• [Tasks for this exercise]
1 - According to the ECRE statement, which provision sets the conditions under which the safe third country concept may be applied?
2 - For each statement below, say whether it agrees with the ECRE statement, answering yes or no and quoting the words that decide it.
(a) The concrete details of the Dutch proposal are clear.
(b) The status of "conditional refugee" automatically guarantees access to the labor market.
(c) A resettlement program is welcome in principle.
3 - Name every law, directive, or convention that the ECRE statement mentions by name.

• [Passage for review]
-------

Brussels, 29 January 2016. ECRE is concerned about the Dutch government’s proposal to return all those arriving in Greece back to Turkey without access to asylum procedures, in exchange for a large scale resettlement programme. While the concrete modalities remain unclear, a key feature of the plan would reportedly be based on designating Turkey a “safe third country”.

Returning asylum seekers from Greece to Turkey without prior individualised assessment of protection needs violates European and international law, as it essentially amounts to illegal pushbacks, which have been firmly condemned by the European Court of Human Rights. Even if a resettlement or humanitarian admission programme is welcome in principle, this cannot be conditional on preventing people from seeking asylum in Europe.

Moreover, ECRE seriously questions whether Turkey could be indeed designated a “safe third country” for asylum seekers. Under Article 38 of the EU recast Asylum Procedures Directive the safe third country concept may only be applied where a number of safeguards are fulfilled, including respect for the principle of non-refoulement and the possibility to request and receive protection in accordance with the Geneva Refugee Convention. Turkey’s continued application of the geographical limitation to the scope of the Geneva Refugee Convention is problematic in this regard, as it means that only person coming from European countries can be recognised as Convention refugees in Turkey. Though the Law on Foreigners and International Protection provides for a status of “conditional refugee” to those coming from non-European countries, this status only allows a person to temporarily reside in Turkey, while awaiting for resettlement, while access to the labour market is not automatically guaranteed.

-------

• [Raw data]
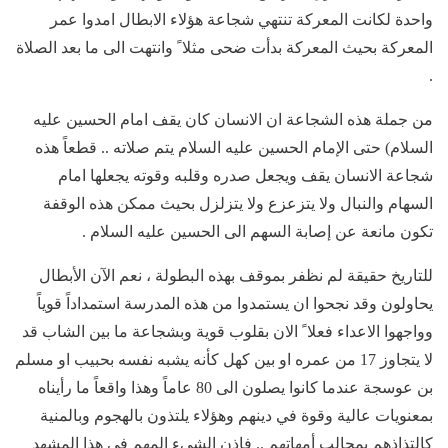
واحدة لكانت المعركة تنتهي شجاعة هؤلاء الابطال امدوا عمر
المعركة بحيث المعركة بدأت ضحى مثلا ً وانتهت الى ما بعد الصلاة
.
من جملة هذه الشجاعة ان الانسان كان يقف امام الحسين عليه
السلام) حتى الإمام الحسين عليه السلام يتم صلاته .. قطعاً هذه
شجاعة الانسان يقف ويجعل صدره وقلبه وقوته يجعلها امام
السهام والنبال ولا يتزعزع ولا يتزلزل بحيث ممكن هذه الوقفة
تكون مانعة عن إصابة السهم الى الحسين عليه السلام .
للتاريخ حقيقة لم نظفر بموقف بهذه البطولة ، نعم الآن الأبطال
يحاولون وقد نجحوا ان يستمدوا من هذه المدرسة استمداداً قوياً
وواجهوا الاعداء فعلا ً الان بقلوب قوية وبشجاعة ما بين الشاب قد
لا يتجاوز 17 من عمره او بين كهل كأنه يشبه نفسه بحبيب او مسلم
بن عوسجة عندما كانوا يصلون الى 80 عاماً وهذا واقعاً ما رأيناه
بمعنويات عالية وقوة في دينهم وهؤلاء يلتذون بالهجوم وبالمنية
كالتذاذهم بمحالب أمهاتهم .. فإذن الشيء المهم في هذا المشهد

-------

• [Responses to the exercise]
1 - Article 38 of the EU recast Asylum Procedures Directive.

2 -
(a) No: "While the concrete modalities remain unclear"
(b) No: "while access to the labour market is not automatically guaranteed"
(c) Yes: "Even if a resettlement or humanitarian admission programme is welcome in principle"

3 -
- EU recast Asylum Procedures Directive
- Geneva Refugee Convention
- Law on Foreigners and International Protection